== Текст для работы

Он великолепно состряпал историю с хором в вече (“Псковитянка”), совсем как тому быть надлежит; я даже засмеялся от восторга”. В августе 1873 года он писал мне за границу: “Кюи сделал очень хорошую сцену Родольфа с Анафестой (в “Анджело”) и удивительную повесть Тизбы перед Анджело о матери, на нашей любимой теме (нотный пример). О, чего он туда посадил — важно: В третий акт сделал Notturno очень милое, очень итальянское, инструментовать можно волшебно! А там, гм! тарантеллу-pifferari, и я настаиваю, чтобы он удержал ее, настаиваю до-нельзя, чую, что это то, самое то!” Великолепную 2-ю симфонию А. П. Бородина он иначе не называл, как “Героической славянской симфонией” (т. е. равнял ее, как многие из нас, с “Героической” симфонией Бетховена).
Какие же у него самого были в эту самую важную и крупную его эпоху выросшие и окончательно сложившиеся взгляды на искусство, покажут следующие его отрывки из писем ко мне: “Отчего, скажите (письмо от 13 июля 1872 года), когда я слышу беседу юных художников, живописцев или скульпторов, я могу следить за складом их мозгов, за их мыслями, целями и редко слышу о технике, разве в случае необходимости. Отчего, когда я слушаю музыкантов, я редко слышу живую мысль, а все больше школьную скамью: технику и музыкальные вокабулы? Разве музыкальное искусство потому только и юно, что его работают недоросли?..” “Художественное изображение одной красоты в материальном ее значении — грубое ребячество, детский возраст искусства. Тончайшие черты природы человека и человеческих масс, назойливое “ковырянье” в этих малоизведанных странах и завоевание их — вот настоящее призвание художника. “К новым берегам!”
Бесстрашно, сквозь бурю, мели и подводные камни “к новым берегам!” В человеческих массах, как и в отдельном человеке, всегда есть тончайшие черты, ускользающие от хватки, никем не тронутые. Подмечать и изучать их в чтении, наблюдении, по догадкам, всем нутром изучать и кормить ими человечество, как здоровым блюдом, которого еще не пробовали,– вот задача-то, восторг и присно восторг!..” (письмо 18 октября 1872 года). “Когда же люди (писал он мне еще 7 августа 1875 года) вместо фуг и обязательных трех действий, в путные книги посмотрят и в них с путными людьми побеседуют? Не этого нужно современному человеку от искусства, не в этом оправдание задачи художника. Жизнь, где бы ни сказалась; правда, как бы ни была солона; смелость, искренняя речь к людям à bout portant,– вот моя закваска, вот чего хочу и в том, в чем боялся бы промахнуться. Так меня кто-то толкает и таким пребуду…”

====

Задания:
(1) Как, судя по тексту о письмах, он называл 2-ю симфонию А. П. Бородина?
(2) Допишите продолжение текста о письмах, начав сразу после последней фразы.

== Исходные данные

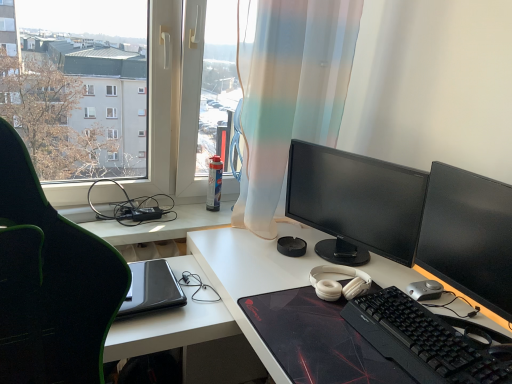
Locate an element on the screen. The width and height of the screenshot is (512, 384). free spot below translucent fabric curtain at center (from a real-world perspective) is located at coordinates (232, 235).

====

Ответы к заданиям:
(1) «Героической славянской симфонией».

(2)
Получив портрет одного обоим нам очень близкого человека, Мусоргский писал мне (октябрь 1875 года): “Этот энергический и вдаль смотрящий лик подталкивает меня на всякие хорошие дела. Весь собравшись, он вдаль смотрит, что-то впереди чует: силой и сознанием правоты врезалась всякая морщинка… Вот эти-то хорошие, живые вдаль да вперед и подталкивают меня. Как припомню неких художников “за шлагбаумом”, не то тоска, не то какое-то слякотное наваждение приключится. Все-то их стремление — моросить капелька за капелькой, и капельки все такие ровненькие, полюбленные; их тешит, а человеку тоска и скука. Да прорвись ты, любезный, как живые люди прорываются, покажи ты: когти у тебя или ластовицы; зверь ты либо амфибия какая! Куда! А “шлагбаум”! Без разума, без воли сами себя окружили они традиционными путами, подтверждают закон инерции, воображая, что дело делают. Все бы это было только мало заманчиво, до некоторой степени антипатично, если б эти художники не брались прежде за древко другой хоругви и не пытались “гордо поднять ее перед человеческим обществом” . . . . . . . . . . . . . . . . . . . . . . . . . . . . . . . . . . . . . . .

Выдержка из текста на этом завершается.